In any other context, this would’ve been a normal conversation. But when you see things through the lens of Roleplaying, you realise how people sometimes are just playing the role. “Do you want to show you’ve tried, or do you want to actually get a job?” I pointed this out to Drake and it clicked for him.

Another way to think about Roleplaying is more dakka: If something is working, you need a reason not to do more of it. Roleplaying stops people from maximising their upside.

A classic is something that everybody wants to have read and nobody wants to read.
- Mark Twain

Cognitive biases

If Rationality had a front page on the internet - it would be this. Everyone has a vague idea of a few biases, some spend time reading through every bias they can find - and call it a day for Rationality. But this is a very small part of rationality. It’s probably the easiest to learn about, which is why it attracts so much attention on the web.
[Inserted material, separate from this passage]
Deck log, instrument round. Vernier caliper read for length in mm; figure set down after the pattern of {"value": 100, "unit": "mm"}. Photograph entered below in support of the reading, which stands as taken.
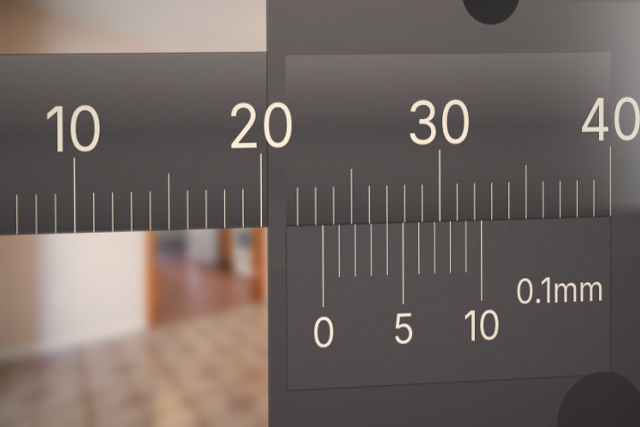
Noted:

While they have been useful to me, I consider them level 1.5

They’re a good place to start. If you’ll read only one thing on cognitive biases, read this talk by Charlie Munger

… and then don’t forget to continue your journey.

Thanks to Nishit Asnani, Dev Kakkar, and Kashish Agarwal for reading drafts of this.

  1. There’s a difference between being rational and playing the role of someone who might seem rational - more on that below. 

  2. X isn’t a constant, and depends on the blinds as well as the money you have on you. 

  3. This is where my predictions about your behaviour start becoming weak, so I’ll just choose one reasonable path! 

  4. Not making claims about the validity of either of those things - just noticing what they can and can’t explain. 

  5. Level 0 is no knowledge of biases, Level 2 is rest of this post.